About this exercise
All lines in the material with the string "raspado" should be listed.

Source data

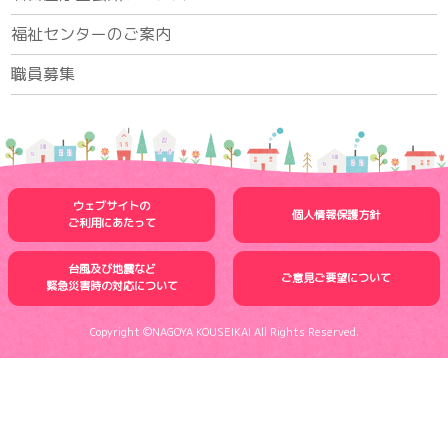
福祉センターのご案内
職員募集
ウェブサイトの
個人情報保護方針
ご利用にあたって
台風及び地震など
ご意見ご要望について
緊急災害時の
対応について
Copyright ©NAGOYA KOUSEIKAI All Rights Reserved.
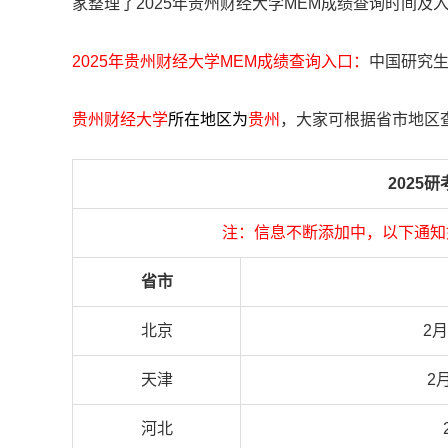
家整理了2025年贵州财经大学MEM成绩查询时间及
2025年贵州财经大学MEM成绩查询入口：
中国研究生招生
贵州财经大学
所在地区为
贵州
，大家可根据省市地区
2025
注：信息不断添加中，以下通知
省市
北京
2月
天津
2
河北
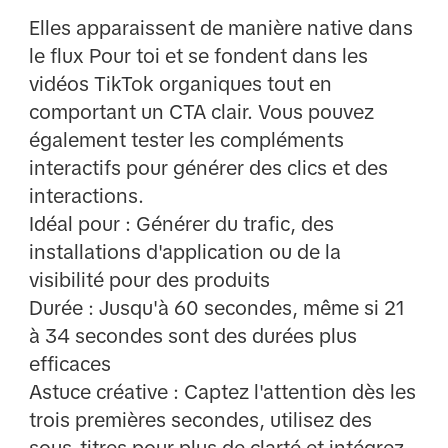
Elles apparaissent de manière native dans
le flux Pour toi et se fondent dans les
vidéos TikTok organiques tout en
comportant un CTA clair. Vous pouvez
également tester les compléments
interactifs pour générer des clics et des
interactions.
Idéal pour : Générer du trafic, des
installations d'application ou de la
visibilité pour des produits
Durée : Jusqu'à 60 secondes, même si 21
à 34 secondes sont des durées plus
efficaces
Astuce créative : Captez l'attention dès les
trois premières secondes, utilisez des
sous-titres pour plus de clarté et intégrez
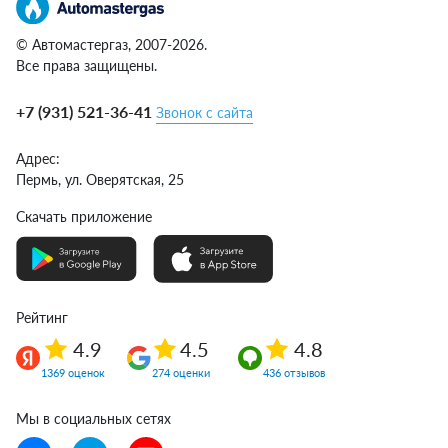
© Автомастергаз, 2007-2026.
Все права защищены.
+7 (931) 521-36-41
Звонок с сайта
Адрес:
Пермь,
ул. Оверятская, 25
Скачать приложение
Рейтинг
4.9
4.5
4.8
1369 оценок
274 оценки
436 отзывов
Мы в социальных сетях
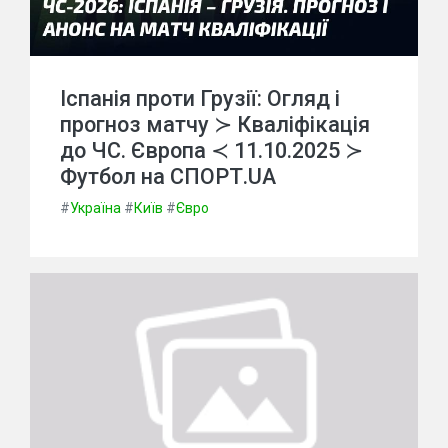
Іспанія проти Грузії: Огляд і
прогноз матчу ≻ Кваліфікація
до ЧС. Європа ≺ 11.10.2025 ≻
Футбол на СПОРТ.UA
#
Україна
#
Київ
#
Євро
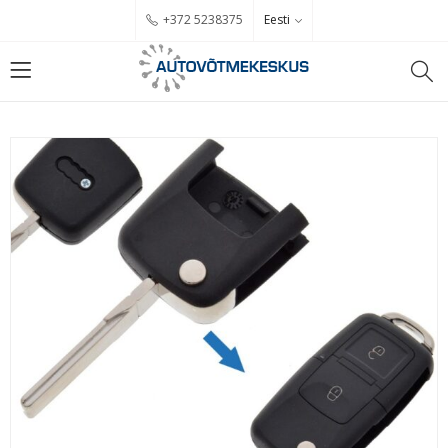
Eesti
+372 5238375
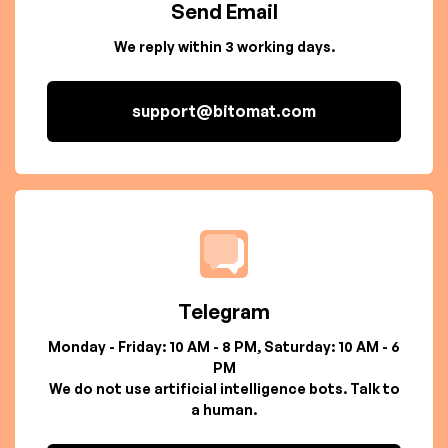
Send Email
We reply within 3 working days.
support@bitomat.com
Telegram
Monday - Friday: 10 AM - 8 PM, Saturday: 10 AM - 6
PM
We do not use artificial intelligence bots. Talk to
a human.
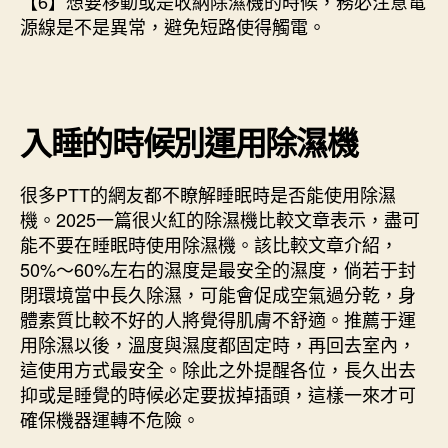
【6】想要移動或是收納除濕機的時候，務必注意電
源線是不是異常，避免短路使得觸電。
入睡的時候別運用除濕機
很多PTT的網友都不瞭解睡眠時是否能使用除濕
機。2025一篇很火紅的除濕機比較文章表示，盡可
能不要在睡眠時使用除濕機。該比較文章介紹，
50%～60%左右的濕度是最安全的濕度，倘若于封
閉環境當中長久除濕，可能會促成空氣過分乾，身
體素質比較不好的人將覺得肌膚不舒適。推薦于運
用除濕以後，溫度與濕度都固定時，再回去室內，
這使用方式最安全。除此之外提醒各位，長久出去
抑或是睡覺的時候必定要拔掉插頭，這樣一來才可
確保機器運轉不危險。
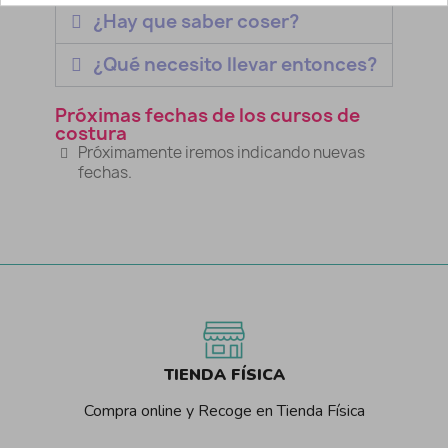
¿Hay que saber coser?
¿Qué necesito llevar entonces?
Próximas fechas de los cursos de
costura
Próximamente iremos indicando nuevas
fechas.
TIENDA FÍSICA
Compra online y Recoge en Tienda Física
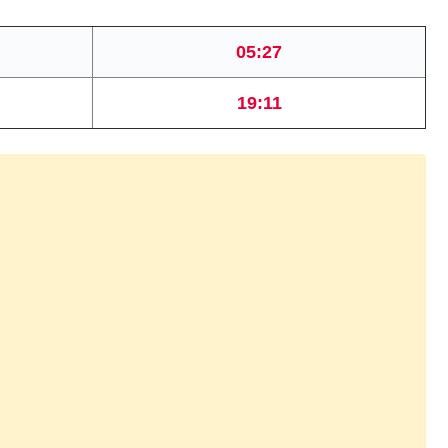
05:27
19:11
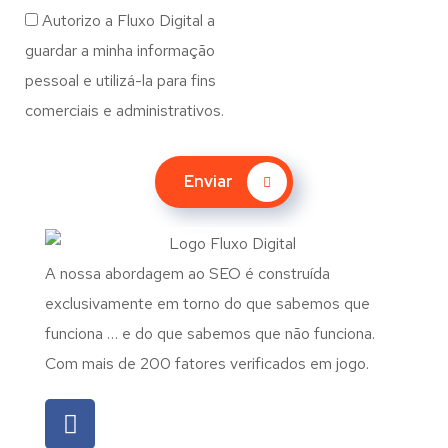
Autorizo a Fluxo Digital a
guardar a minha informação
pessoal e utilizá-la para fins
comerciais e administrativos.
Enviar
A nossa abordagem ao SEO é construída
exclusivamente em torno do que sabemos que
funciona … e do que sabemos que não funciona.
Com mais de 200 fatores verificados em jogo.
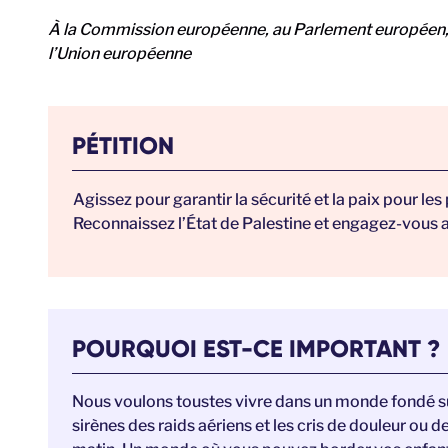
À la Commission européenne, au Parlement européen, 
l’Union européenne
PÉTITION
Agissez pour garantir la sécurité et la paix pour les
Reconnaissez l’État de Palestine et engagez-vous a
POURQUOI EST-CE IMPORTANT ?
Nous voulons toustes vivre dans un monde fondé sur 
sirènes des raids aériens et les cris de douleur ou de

...

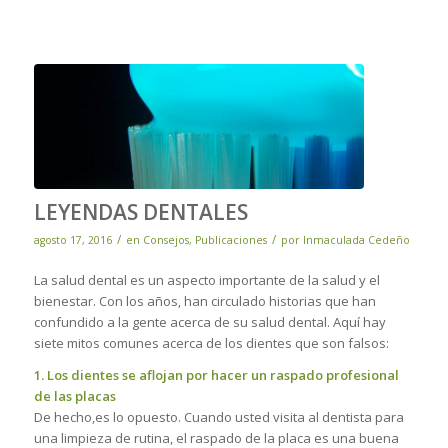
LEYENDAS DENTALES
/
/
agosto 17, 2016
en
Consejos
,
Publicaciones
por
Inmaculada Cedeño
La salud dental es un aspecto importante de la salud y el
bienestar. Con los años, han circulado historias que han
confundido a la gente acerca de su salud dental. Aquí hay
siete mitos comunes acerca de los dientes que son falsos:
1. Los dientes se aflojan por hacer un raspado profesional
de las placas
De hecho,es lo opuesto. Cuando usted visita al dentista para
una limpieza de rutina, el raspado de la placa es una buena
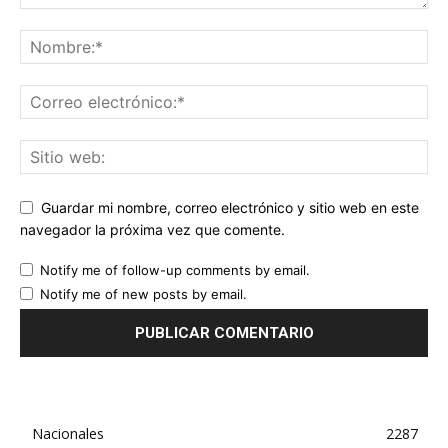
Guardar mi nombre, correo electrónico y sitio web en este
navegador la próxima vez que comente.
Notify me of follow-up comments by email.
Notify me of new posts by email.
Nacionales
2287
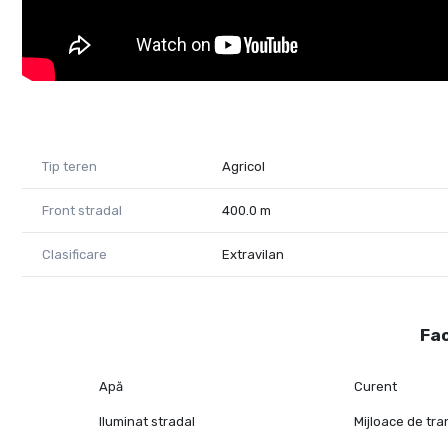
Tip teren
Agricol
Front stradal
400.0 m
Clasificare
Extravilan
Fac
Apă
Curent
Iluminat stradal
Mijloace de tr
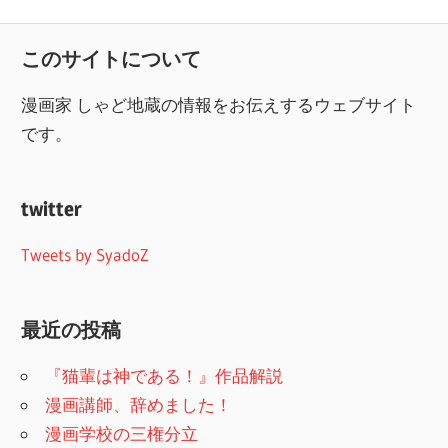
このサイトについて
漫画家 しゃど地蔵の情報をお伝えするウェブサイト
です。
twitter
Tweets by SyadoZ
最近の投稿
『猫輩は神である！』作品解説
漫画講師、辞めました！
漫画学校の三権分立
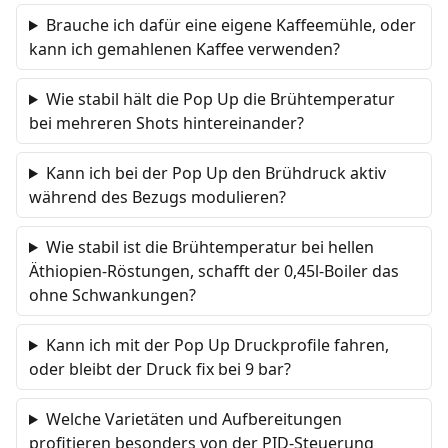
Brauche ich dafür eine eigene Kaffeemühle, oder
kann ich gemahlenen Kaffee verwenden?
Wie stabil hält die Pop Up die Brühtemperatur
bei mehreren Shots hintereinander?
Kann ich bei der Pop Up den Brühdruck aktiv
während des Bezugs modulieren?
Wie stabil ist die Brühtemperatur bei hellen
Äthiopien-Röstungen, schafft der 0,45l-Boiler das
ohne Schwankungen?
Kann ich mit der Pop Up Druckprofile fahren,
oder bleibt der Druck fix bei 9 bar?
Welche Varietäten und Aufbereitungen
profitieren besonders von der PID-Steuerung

Output
1. Los dientes se aflojan por hacer un raspado profesional
una limpieza de rutina, el raspado de la placa es una buena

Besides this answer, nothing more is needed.